(Source listing)
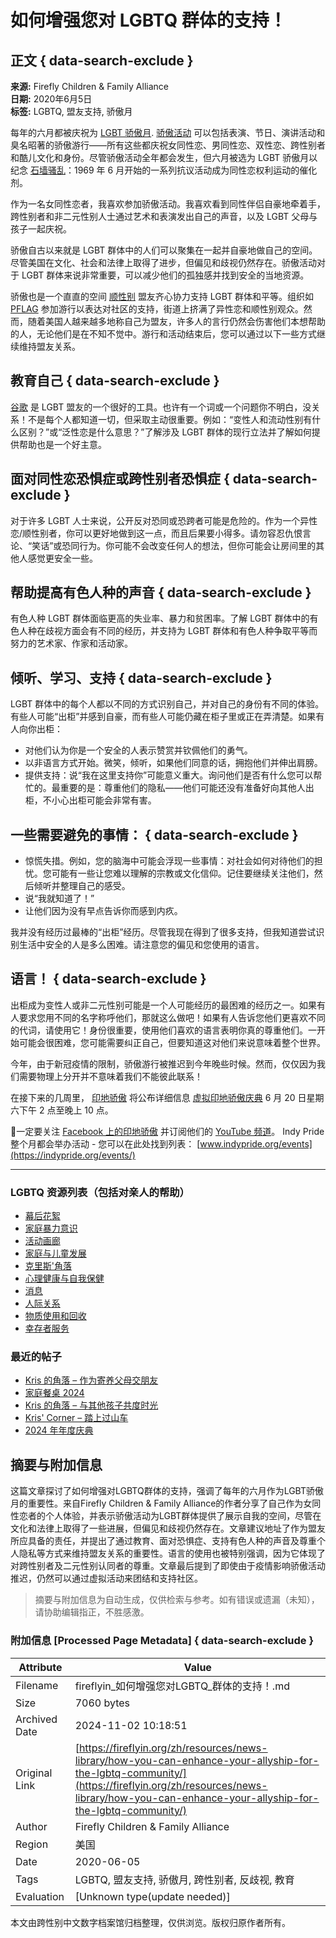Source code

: # 如何增强您对 LGBTQ 群体的支持！

## 正文 { data-search-exclude }


**来源:** Firefly Children & Family Alliance  
**日期:** 2020年6月5日  
**标签:** LGBTQ, 盟友支持, 骄傲月

每年的六月都被庆祝为 [LGBT 骄傲月](https://www.loc.gov/lgbt-pride-month/about/). [骄傲活动](https://indypride.org/events/) 可以包括表演、节日、演讲活动和臭名昭著的骄傲游行——所有这些都庆祝女同性恋、男同性恋、双性恋、跨性别者和酷儿文化和身份。尽管骄傲活动全年都会发生，但六月被选为 LGBT 骄傲月以纪念 [石墙骚乱](https://en.wikipedia.org/wiki/Stonewall_riots)：1969 年 6 月开始的一系列抗议活动成为同性恋权利运动的催化剂。

作为一名女同性恋者，我喜欢参加骄傲活动。我喜欢看到同性伴侣自豪地牵着手，跨性别者和非二元性别人士通过艺术和表演发出自己的声音，以及 LGBT 父母与孩子一起庆祝。

骄傲自古以来就是 LGBT 群体中的人们可以聚集在一起并自豪地做自己的空间。尽管美国在文化、社会和法律上取得了进步，但偏见和歧视仍然存在。骄傲活动对于 LGBT 群体来说非常重要，可以减少他们的孤独感并找到安全的当地资源。

骄傲也是一个直直的空间 [顺性别](https://www.merriam-webster.com/dictionary/cisgender) 盟友齐心协力支持 LGBT 群体和平等。组织如 [PFLAG](https://www.pflag.org/) 参加游行以表达对社区的支持，街道上挤满了异性恋和顺性别观众。然而，随着美国人越来越多地称自己为盟友，许多人的言行仍然会伤害他们本想帮助的人，无论他们是在不知不觉中。游行和活动结束后，您可以通过以下一些方式继续维持盟友关系。

## 教育自己 { data-search-exclude }

[谷歌](https://www.google.com/) 是 LGBT 盟友的一个很好的工具。也许有一个词或一个问题你不明白，没关系！不是每个人都知道一切，但采取主动很重要。例如：“变性人和流动性别有什么区别？”或“泛性恋是什么意思？”了解涉及 LGBT 群体的现行立法并了解如何提供帮助也是一个好主意。

## 面对同性恋恐惧症或跨性别者恐惧症 { data-search-exclude }

对于许多 LGBT 人士来说，公开反对恐同或恐跨者可能是危险的。作为一个异性恋/顺性别者，你可以更好地做到这一点，而且后果要小得多。请勿容忍仇恨言论、“笑话”或恐同行为。你可能不会改变任何人的想法，但你可能会让房间里的其他人感觉更安全一些。

## 帮助提高有色人种的声音 { data-search-exclude }

有色人种 LGBT 群体面临更高的失业率、暴力和贫困率。了解 LGBT 群体中的有色人种在歧视方面会有不同的经历，并支持为 LGBT 群体和有色人种争取平等而努力的艺术家、作家和活动家。

## 倾听、学习、支持 { data-search-exclude }

LGBT 群体中的每个人都以不同的方式识别自己，并对自己的身份有不同的体验。有些人可能“出柜”并感到自豪，而有些人可能仍藏在柜子里或正在弄清楚。如果有人向你出柜：

- 对他们认为你是一个安全的人表示赞赏并钦佩他们的勇气。
- 以非语言方式开始。微笑，倾听，如果他们同意的话，拥抱他们并伸出肩膀。
- 提供支持：说“我在这里支持你”可能意义重大。询问他们是否有什么您可以帮忙的。最重要的是：尊重他们的隐私——他们可能还没有准备好向其他人出柜，不小心出柜可能会非常有害。

## 一些需要避免的事情： { data-search-exclude }

- 惊慌失措。例如，您的脑海中可能会浮现一些事情：对社会如何对待他们的担忧。您可能有一些让您难以理解的宗教或文化信仰。记住要继续关注他们，然后倾听并整理自己的感受。
- 说“我就知道了！”
- 让他们因为没有早点告诉你而感到内疚。

我并没有经历过最棒的“出柜”经历。尽管我现在得到了很多支持，但我知道尝试识别生活中安全的人是多么困难。请注意您的偏见和您使用的语言。

## **语言！** { data-search-exclude }

出柜成为变性人或非二元性别可能是一个人可能经历的最困难的经历之一。如果有人要求您用不同的名字称呼他们，那就这么做吧！如果有人告诉您他们更喜欢不同的代词，请使用它！身份很重要，使用他们喜欢的语言表明你真的尊重他们。一开始可能会很困难，您可能需要纠正自己，但要知道这对他们来说意味着整个世界。

今年，由于新冠疫情的限制，骄傲游行被推迟到今年晚些时候。然而，仅仅因为我们需要物理上分开并不意味着我们不能彼此联系！

在接下来的几周里， [印地骄傲](https://indypride.org/) 将公布详细信息 [虚拟印地骄傲庆典](https://indypride.org/event/indy-pride-festival-20-presented-by-salesforce/) 6 月 20 日星期六下午 2 点至晚上 10 点。

🎥一定要关注 [Facebook 上的印地骄傲](https://www.facebook.com/indypride/) 并订阅他们的 [YouTube 频道](https://www.youtube.com/user/indyprideorg/feed)。 Indy Pride 整个月都会举办活动 - 您可以在此处找到列表： [www.indypride.org/events](https://indypride.org/events/)

---

### **LGBTQ 资源列表**（包括对亲人的帮助）

-  [幕后花絮](https://fireflyin.org/zh/resources/news-library/category/behind-the-scenes/)
-  [家庭暴力意识](https://fireflyin.org/zh/resources/news-library/category/uncategorized/domestic-violence-awareness/)
-  [活动画廊](https://fireflyin.org/zh/resources/news-library/category/event-galleries/)
-  [家庭与儿童发展](https://fireflyin.org/zh/resources/news-library/category/family-childhood-development/)
-  [克里斯'角落](https://fireflyin.org/zh/resources/news-library/category/kriss-corner/)
-  [心理健康与自我保健](https://fireflyin.org/zh/resources/news-library/category/mental-health-selfcare/)
-  [消息](https://fireflyin.org/zh/resources/news-library/category/news/)
-  [人际关系](https://fireflyin.org/zh/resources/news-library/category/relationships/)
-  [物质使用和回收](https://fireflyin.org/zh/resources/news-library/category/substance-use-recovery/)
-  [幸存者服务](https://fireflyin.org/zh/resources/news-library/category/uncategorized/survivor-services/)

### **最近的帖子**

-  [Kris 的角落 – 作为寄养父母交朋友](https://fireflyin.org/zh/resources/news-library/kris-corner-making-friends-as-a-foster-parent/)
-  [家庭餐桌 2024](https://fireflyin.org/zh/resources/news-library/the-family-table-2024/)
-  [Kris 的角落 – 与其他孩子共度时光](https://fireflyin.org/zh/resources/news-library/kris-corner-spend-time-with-your-other-kids/)
-  [Kris' Corner – 踏上过山车](https://fireflyin.org/zh/resources/news-library/kris-corner-stepping-on-the-roller-coaster/)
-  [2024 年年度庆典](https://fireflyin.org/zh/resources/news-library/annual-celebration-2024/)
<!-- tcd_original_link https://fireflyin.org/zh/resources/news-library/how-you-can-enhance-your-allyship-for-the-lgbtq-community/ -->
## 摘要与附加信息

<!-- tcd_abstract -->
这篇文章探讨了如何增强对LGBTQ群体的支持，强调了每年的六月作为LGBT骄傲月的重要性。来自Firefly Children & Family Alliance的作者分享了自己作为女同性恋者的个人体验，并表示骄傲活动为LGBT群体提供了展示自我的空间，尽管在文化和法律上取得了一些进展，但偏见和歧视仍然存在。文章建议地址了作为盟友所应具备的责任，并提出了通过教育、面对恐惧症、支持有色人种的声音及尊重个人隐私等方式来维持盟友关系的重要性。语言的使用也被特别强调，因为它体现了对跨性别者及二元性别认同者的尊重。文章最后提到了即使由于疫情影响骄傲活动推迟，仍然可以通过虚拟活动来团结和支持社区。
<!-- tcd_abstract_end -->

> 摘要与附加信息为自动生成，仅供检索与参考。如有错误或遗漏（未知），请协助编辑指正，不胜感激。

### 附加信息 [Processed Page Metadata] { data-search-exclude }

| Attribute       | Value                                  |
|-----------------|----------------------------------------|
| Filename        | fireflyin_如何增强您对LGBTQ_群体的支持！.md                             |
| Size            | 7060 bytes                           |
| Archived Date   | 2024-11-02 10:18:51                             |
| Original Link   | [https://fireflyin.org/zh/resources/news-library/how-you-can-enhance-your-allyship-for-the-lgbtq-community/](https://fireflyin.org/zh/resources/news-library/how-you-can-enhance-your-allyship-for-the-lgbtq-community/)                       |
| Author          | Firefly Children & Family Alliance                               |
| Region          | 美国                               |
| Date            | 2020-06-05                                 |
| Tags            | LGBTQ, 盟友支持, 骄傲月, 跨性别者, 反歧视, 教育                                 |
| Evaluation            | [Unknown type(update needed)]                                 |
<!-- tcd_table_end -->

本文由跨性别中文数字档案馆归档整理，仅供浏览。版权归原作者所有。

→ TASK TO COMPLETE
Count the lines in the listing above that contain the string "enhance". Reply with the number alone.

→ OUTPUT FOR THIS EXERCISE
2